::: 提示された文章
主催: 日本毒性学会
会議名: 第50回日本毒性学会学術年会
開催日: 2023/06/19 - 2023/06/21
【目的】Falcarindiol(FAL)はセリ科植物(ニンジン、セロリおよびミツバなど)に含まれる天然由来のジアセチレン化合物である。FALは様々な生物活性を有することが報告されている。当研究室ではFALにNrf2活性化を介した薬物代謝酵素誘導作用があることを過去に見出している。FALには抗炎症作用があることがよく知られているが、その作用機序の解明ならびにin vivoにおける抗炎症作用を検討した研究は少ない。本研究では培養細胞および病態マウスを用いて、in vitroおよびin vivoにおけるFALの抗炎症作用を検証し、作用機序としてFALの親電子性が抗炎症作用の発揮に及ぼす影響を明らかにすることを目的とした。
【方法】FALは市販のセリ科植物から抽出・単離した。マウスマクロファージ由来のJ774.1細胞にFALを処理し、各種炎症マーカーのmRNA発現をリアルタイムPCRにより測定した。C57BL/6Jマウスにdextran sulfate sodium(DSS)を投与し、潰瘍性大腸炎を誘発し、FALによる抑制効果を評価した。
::::::
# 取り組む課題
**A)** ファルカリンジオールの抄録で、セリ科植物の例として括弧内に挙がっている植物をすべて書き出せ。
**B)** ファルカリンジオールの抄録を、最後の文の次から書き継いでください。
この先の一覧は、上の文章とは別の出典から取られたものである。
::: 提供された情報
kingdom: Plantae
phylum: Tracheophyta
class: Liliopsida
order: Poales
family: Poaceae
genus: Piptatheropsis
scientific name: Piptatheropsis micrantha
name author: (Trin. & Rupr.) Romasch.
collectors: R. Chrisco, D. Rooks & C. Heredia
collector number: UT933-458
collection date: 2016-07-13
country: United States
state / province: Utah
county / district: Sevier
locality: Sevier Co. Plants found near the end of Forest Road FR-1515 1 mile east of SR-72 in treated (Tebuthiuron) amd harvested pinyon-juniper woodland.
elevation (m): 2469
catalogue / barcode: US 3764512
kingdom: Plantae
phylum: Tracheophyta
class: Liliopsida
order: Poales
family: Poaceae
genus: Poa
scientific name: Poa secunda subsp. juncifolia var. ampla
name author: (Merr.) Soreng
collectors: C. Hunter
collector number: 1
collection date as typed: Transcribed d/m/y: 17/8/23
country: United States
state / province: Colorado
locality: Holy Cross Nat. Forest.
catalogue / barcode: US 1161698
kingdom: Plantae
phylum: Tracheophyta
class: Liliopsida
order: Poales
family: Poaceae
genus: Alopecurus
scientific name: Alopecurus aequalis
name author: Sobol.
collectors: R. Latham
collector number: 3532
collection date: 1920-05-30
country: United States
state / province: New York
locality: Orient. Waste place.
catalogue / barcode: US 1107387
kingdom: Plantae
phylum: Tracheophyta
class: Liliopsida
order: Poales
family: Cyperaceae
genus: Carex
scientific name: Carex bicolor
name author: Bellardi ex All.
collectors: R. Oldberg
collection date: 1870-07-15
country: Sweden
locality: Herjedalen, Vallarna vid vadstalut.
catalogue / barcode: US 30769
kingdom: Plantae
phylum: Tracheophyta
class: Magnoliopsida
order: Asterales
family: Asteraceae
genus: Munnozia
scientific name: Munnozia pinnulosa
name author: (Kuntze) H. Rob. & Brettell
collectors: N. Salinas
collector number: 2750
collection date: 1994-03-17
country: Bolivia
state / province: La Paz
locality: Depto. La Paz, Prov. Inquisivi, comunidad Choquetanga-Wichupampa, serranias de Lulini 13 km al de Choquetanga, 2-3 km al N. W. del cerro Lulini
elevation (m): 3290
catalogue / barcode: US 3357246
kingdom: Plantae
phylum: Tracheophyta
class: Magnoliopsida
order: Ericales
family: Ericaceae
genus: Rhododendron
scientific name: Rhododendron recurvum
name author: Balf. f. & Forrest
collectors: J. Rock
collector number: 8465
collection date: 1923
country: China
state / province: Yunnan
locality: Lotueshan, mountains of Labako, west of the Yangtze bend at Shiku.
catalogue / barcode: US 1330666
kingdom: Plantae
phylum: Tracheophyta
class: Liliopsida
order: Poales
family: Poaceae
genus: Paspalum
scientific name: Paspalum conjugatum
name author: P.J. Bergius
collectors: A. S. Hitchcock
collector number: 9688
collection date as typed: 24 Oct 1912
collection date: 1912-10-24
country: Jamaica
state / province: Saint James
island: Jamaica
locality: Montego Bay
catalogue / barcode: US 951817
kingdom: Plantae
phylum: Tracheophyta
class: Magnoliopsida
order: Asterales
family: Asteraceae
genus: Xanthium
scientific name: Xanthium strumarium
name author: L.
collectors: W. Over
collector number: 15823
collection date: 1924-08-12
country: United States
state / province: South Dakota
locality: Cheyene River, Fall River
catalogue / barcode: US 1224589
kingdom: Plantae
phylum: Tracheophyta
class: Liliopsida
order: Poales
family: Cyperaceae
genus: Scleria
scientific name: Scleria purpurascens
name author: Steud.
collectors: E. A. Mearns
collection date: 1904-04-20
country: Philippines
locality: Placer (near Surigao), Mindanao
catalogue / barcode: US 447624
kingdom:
::::::
# 課題への回答
**A)** ニンジン、セロリ、ミツバ

**B)**
【結果および考察】FALを前投与した後、DSSを投与し潰瘍性大腸炎を誘発したところ、対照群と比較して下痢や下血に関する病態スコアおよび臨床症状(体重減少)の改善が見られた。また、TBARSやNO産生レベルの上昇もFALの投与により有意に抑制された。FALを前処理したJ774.1細胞では、LPS刺激によって上昇した炎症マーカーの発現が有意に抑制された。NO産生量およびNF-κB発現もFALの前処理により抑制されたが、FALとシステインを結合した付加体で前処理すると抑制効果は失われた。以上の結果より、FALはin vitroおよびin vivoにおいて抗炎症作用を示し、FALの親電子性部位が抗炎症作用の発揮に重要であることを明らかにした。